▶ **Task instructions**
Reading the records below, count the lines in which the string "report" appears; write the number only.

[[ Source records, beginning ]]

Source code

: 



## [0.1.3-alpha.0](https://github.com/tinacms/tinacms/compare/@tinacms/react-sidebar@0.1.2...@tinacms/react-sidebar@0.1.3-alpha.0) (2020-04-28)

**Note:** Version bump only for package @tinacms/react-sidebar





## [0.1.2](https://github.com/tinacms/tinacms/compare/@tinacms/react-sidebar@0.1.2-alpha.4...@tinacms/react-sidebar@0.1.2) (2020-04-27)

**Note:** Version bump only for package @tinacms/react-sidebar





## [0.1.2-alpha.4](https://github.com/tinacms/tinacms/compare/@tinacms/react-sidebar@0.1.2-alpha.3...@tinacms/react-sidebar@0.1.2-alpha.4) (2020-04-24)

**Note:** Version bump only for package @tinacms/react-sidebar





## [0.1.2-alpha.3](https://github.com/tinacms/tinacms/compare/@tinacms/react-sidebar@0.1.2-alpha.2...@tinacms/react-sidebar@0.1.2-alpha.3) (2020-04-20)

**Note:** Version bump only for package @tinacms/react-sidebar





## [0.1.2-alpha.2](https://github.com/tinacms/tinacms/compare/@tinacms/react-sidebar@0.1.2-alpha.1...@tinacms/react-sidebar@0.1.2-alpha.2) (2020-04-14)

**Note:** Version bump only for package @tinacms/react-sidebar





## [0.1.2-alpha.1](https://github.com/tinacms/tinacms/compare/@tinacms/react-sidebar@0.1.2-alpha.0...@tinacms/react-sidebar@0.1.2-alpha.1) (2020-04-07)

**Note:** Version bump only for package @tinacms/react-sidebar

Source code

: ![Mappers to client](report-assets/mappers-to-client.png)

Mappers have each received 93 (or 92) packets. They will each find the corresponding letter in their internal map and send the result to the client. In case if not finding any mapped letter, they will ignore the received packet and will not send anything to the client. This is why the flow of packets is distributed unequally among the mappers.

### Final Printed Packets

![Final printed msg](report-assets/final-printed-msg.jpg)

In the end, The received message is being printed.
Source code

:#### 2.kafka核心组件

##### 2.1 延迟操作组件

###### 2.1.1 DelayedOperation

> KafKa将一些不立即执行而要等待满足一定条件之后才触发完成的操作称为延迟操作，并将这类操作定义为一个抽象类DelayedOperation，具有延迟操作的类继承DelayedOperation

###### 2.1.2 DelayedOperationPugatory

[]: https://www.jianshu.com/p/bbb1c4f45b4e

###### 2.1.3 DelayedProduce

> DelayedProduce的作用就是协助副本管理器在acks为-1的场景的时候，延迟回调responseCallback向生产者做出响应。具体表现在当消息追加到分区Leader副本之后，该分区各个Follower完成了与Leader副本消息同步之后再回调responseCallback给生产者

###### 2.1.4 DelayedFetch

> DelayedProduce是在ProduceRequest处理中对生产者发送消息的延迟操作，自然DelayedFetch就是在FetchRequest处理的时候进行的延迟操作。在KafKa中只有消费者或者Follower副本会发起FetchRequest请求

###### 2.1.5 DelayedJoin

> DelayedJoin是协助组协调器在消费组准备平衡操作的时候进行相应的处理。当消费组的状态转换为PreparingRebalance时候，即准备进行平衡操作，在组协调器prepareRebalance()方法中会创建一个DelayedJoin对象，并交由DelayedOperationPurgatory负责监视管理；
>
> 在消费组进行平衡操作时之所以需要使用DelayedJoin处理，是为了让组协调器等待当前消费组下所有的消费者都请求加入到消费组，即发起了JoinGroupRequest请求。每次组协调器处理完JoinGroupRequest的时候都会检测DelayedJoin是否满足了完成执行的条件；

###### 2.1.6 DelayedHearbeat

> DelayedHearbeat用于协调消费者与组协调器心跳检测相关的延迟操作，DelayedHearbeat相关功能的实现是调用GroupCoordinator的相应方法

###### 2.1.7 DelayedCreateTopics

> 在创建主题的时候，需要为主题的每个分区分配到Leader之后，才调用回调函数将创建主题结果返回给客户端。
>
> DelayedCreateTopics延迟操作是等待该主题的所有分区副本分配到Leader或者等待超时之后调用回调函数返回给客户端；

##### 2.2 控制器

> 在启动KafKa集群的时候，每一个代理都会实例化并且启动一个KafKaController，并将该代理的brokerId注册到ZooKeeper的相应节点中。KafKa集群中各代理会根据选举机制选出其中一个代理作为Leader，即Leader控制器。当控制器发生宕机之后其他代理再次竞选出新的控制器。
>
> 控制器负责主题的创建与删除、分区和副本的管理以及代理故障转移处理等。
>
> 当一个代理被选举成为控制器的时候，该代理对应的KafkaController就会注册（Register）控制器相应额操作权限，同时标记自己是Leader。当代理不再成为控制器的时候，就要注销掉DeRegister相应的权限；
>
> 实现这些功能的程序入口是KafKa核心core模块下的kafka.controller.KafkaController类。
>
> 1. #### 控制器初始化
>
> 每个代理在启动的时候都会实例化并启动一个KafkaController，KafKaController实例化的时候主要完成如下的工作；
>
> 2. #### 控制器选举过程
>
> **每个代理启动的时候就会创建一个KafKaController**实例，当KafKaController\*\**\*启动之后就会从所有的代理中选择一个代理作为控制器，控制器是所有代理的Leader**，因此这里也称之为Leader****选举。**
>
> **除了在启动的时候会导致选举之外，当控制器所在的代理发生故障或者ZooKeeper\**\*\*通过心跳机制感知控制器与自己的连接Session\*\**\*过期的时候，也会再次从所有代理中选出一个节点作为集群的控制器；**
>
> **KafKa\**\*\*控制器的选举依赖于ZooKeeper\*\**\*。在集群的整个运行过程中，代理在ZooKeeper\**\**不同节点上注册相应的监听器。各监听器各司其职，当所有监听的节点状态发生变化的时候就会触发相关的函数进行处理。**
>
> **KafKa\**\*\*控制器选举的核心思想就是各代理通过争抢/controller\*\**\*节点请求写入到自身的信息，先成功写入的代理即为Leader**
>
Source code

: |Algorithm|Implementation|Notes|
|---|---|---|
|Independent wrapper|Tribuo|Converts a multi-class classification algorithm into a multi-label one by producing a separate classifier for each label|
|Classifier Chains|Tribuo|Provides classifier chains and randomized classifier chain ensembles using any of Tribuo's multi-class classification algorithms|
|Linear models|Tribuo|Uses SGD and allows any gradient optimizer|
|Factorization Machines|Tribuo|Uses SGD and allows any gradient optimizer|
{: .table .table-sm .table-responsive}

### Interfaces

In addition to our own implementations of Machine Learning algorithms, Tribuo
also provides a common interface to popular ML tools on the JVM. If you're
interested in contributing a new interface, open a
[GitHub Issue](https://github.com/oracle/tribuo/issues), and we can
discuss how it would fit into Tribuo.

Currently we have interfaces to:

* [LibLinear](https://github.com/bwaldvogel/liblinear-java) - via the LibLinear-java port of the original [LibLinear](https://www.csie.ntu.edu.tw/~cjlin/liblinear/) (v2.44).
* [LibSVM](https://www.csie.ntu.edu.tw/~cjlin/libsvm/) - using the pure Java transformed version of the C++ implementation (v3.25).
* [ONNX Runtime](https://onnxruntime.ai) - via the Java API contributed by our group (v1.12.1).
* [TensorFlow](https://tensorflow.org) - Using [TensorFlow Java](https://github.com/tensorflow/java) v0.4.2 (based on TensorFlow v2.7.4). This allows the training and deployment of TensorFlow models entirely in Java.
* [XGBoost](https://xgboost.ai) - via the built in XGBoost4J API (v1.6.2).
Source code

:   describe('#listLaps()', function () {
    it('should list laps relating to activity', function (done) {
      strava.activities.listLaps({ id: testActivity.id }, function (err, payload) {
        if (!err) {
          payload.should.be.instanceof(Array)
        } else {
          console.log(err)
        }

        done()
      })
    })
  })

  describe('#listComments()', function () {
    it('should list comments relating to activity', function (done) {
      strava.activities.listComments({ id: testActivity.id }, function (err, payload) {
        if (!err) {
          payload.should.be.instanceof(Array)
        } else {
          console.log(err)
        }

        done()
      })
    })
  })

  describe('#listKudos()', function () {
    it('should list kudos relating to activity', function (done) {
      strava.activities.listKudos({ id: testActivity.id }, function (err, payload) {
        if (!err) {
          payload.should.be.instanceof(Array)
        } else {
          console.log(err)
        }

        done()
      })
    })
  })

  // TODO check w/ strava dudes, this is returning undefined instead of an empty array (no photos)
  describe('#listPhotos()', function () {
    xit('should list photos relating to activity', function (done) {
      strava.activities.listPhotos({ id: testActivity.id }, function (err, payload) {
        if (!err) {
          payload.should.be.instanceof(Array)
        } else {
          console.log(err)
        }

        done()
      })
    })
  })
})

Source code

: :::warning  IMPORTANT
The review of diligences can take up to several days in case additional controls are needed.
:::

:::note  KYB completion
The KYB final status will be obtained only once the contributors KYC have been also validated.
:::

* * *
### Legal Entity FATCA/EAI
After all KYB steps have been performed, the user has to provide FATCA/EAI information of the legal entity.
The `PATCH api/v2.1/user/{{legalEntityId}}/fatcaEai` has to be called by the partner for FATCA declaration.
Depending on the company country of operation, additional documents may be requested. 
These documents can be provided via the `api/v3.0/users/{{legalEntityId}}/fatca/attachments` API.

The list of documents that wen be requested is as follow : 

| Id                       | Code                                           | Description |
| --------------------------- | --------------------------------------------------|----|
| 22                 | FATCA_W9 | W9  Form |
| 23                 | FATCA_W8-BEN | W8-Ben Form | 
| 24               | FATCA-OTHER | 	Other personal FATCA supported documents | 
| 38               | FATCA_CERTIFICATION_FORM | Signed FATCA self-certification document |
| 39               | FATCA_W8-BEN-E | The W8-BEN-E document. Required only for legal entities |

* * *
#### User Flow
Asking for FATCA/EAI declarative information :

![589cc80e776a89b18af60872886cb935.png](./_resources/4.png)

[[ Source records, end ]]

▶ **Solution below**
2